Elected members have approved spending the money to remove safety hazards and improve wheelchair access to the Quentin Kenihan Inclusive Playspace, at Rymill Park.
The problems were highlighted by the family of Mr Kenihan following the premature official opening of the playground late last year.
They were made public last week by Cr Phillip Martin, who unsuccessfully sought on Tuesday night to have the council’s handling of the $1.3m project investigated by the Auditor-General’s Office.
“We have been called lots of names, from numpties to something worthy of a script from a Monty Python movie,” he said. “We should provide some confidence to the state that it can have some confidence in dealing with the City of Adelaide and we will admit our mistakes.”

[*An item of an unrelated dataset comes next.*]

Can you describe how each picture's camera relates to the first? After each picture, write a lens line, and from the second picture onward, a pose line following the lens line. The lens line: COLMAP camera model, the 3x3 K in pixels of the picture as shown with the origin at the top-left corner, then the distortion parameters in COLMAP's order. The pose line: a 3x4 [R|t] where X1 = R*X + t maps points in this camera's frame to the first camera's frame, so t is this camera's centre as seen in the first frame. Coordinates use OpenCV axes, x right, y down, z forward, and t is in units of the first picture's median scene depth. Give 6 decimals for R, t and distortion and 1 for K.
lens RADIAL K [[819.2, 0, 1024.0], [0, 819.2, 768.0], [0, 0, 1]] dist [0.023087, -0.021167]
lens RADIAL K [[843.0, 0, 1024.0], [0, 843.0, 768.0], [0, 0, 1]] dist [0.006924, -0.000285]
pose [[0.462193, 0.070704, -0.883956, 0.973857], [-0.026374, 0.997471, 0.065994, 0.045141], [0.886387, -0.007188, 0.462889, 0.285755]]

Cr Mary Couros said the publicity about the playground – generated by Cr Martin – had “devastated” Mr Kenihan’s family. “This is actually completely against what Quentin’s family wanted,” she said.

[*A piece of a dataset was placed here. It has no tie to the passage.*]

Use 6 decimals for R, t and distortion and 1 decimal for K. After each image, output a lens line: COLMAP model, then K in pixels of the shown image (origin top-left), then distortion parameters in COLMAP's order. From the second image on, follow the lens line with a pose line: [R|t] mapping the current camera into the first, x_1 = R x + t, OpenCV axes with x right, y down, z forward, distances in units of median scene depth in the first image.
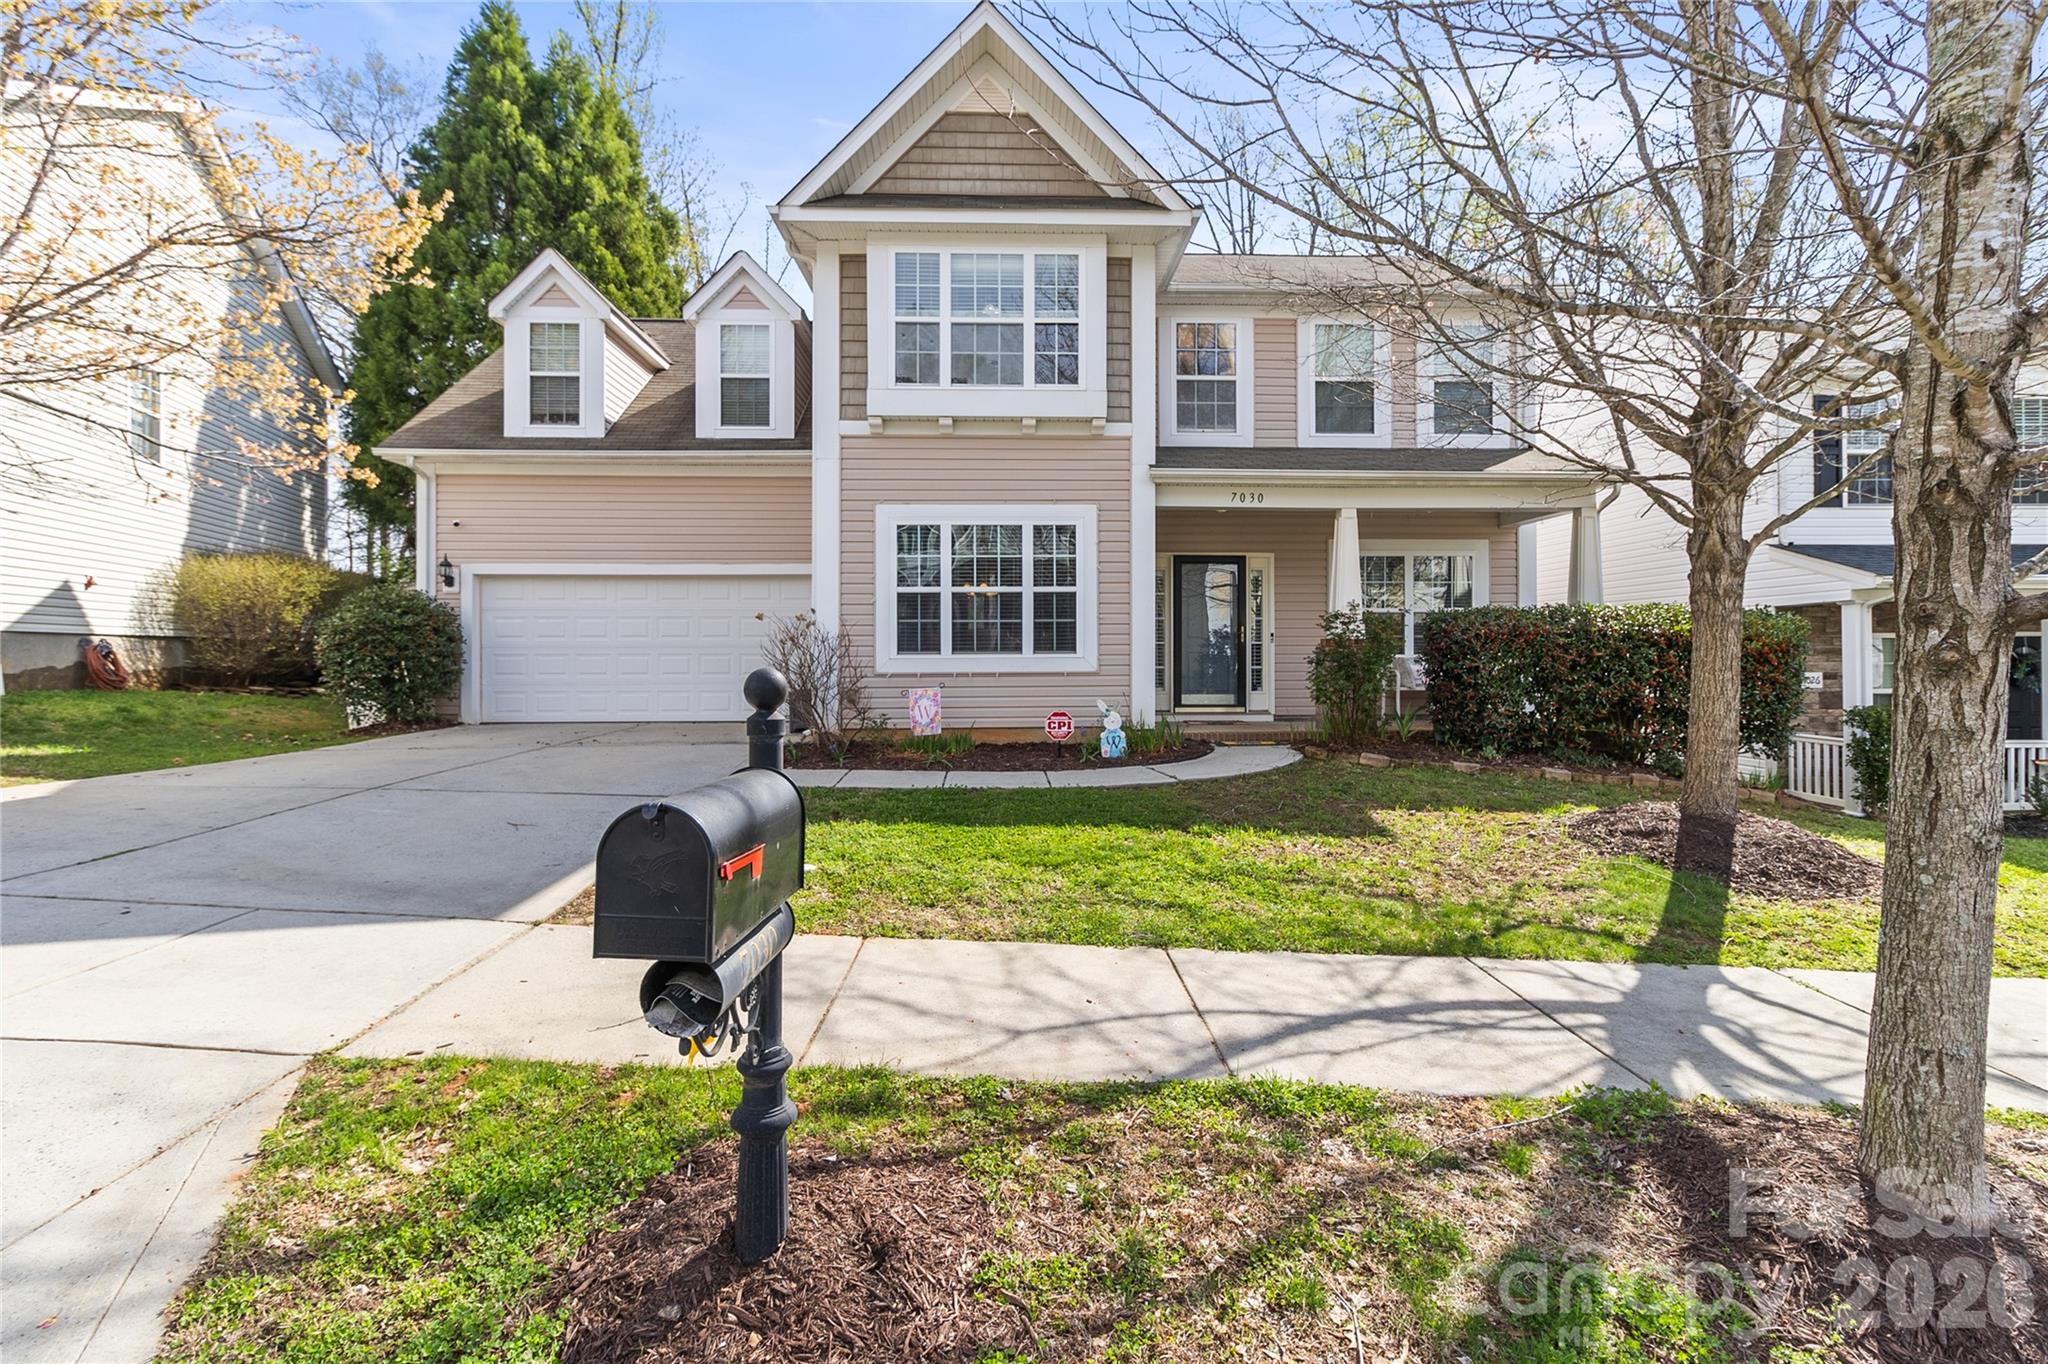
lens RADIAL K [[950.1, 0, 1028.8], [0, 950.1, 658.7], [0, 0, 1]] dist [0.010192, -0.000401]
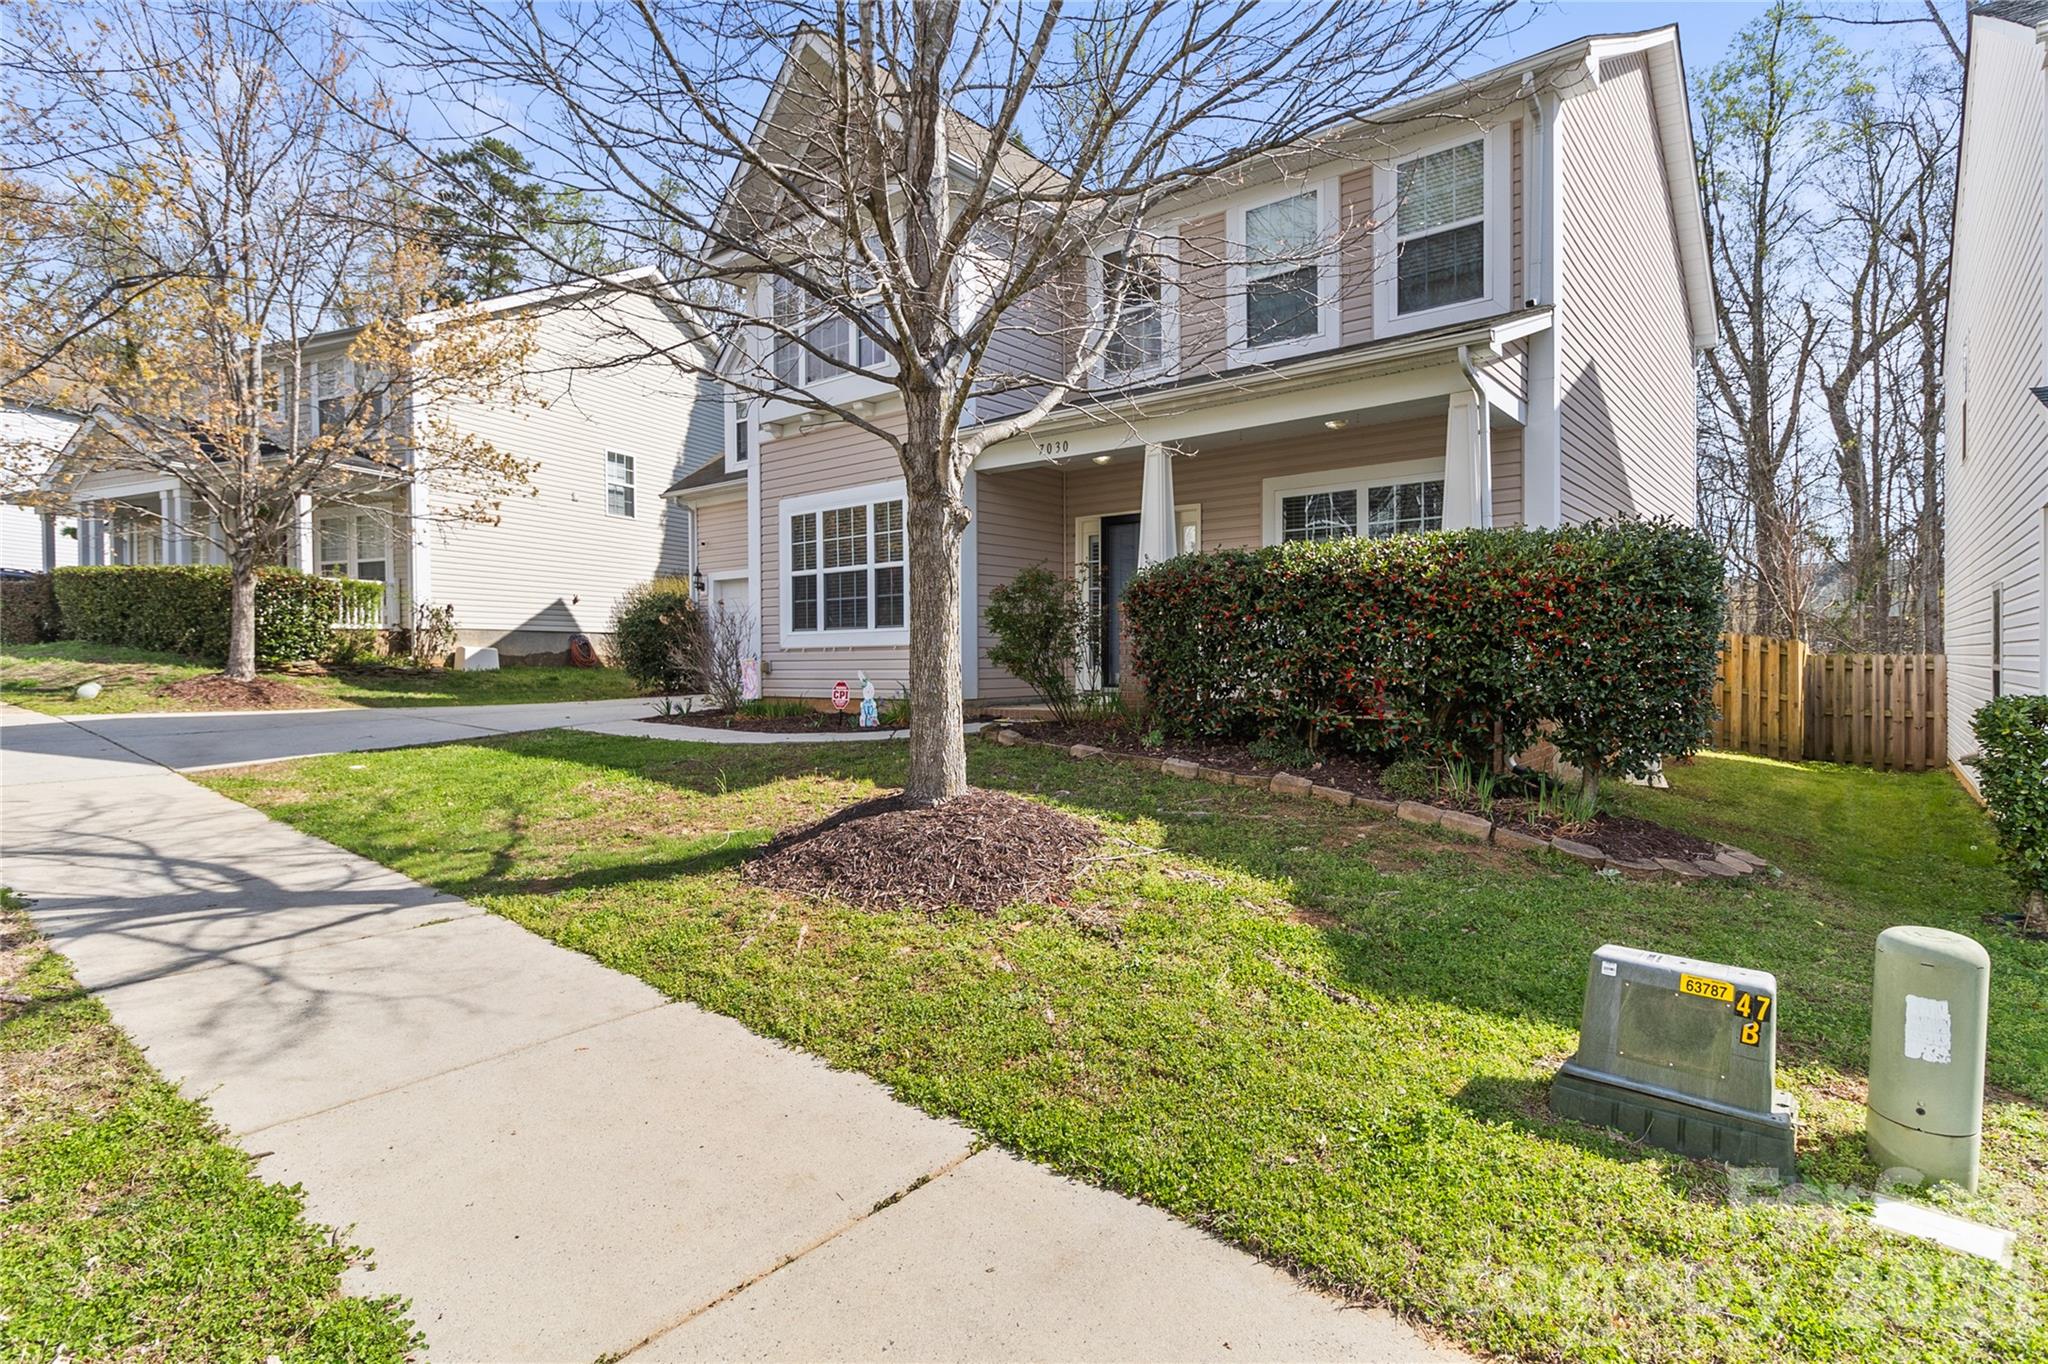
lens RADIAL K [[1039.5, 0, 1018.1], [0, 1039.5, 663.3], [0, 0, 1]] dist [0.002877, 0.000513]
pose [[0.757552, -0.001881, -0.652772, 0.861365], [0.004984, 0.999983, 0.002902, 0.030304], [0.652755, -0.005452, 0.757549, 0.244453]]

“I have worked closely with the family since January regarding the issues highlighted by children using the playground. We are working with the family to rectify the issues.”
Cr Couros said the playground was opened early because a $1m funding agreement with the State Government dictated it had to be operational by December.
The playground had no disabled toilets at the time as a modular facility was stuck in Melbourne by COVID-19, while other work, such as paths, was still to be finished.
“It was not perfect when we had open it for the funding deed in December, but that was the agreement,” Cr Couros said.
Cr Martin said at least 10 problems had since been identified at the playground, including trip hazards, wrong gate latches, a dangerous rubber track, inadequate signage and insufficient disabled parking.
“Whatever the cost, this needs to be finished to the standard to make it a fitting memorial,” he said.
“If being a whistleblower is an offence, then I plead guilty. I have no problem letting the world know when the council stuffs up. And we stuffed up.”
Cr Alexander Hyde said the playground was “no orphan” when it came to projects causing problems for the council.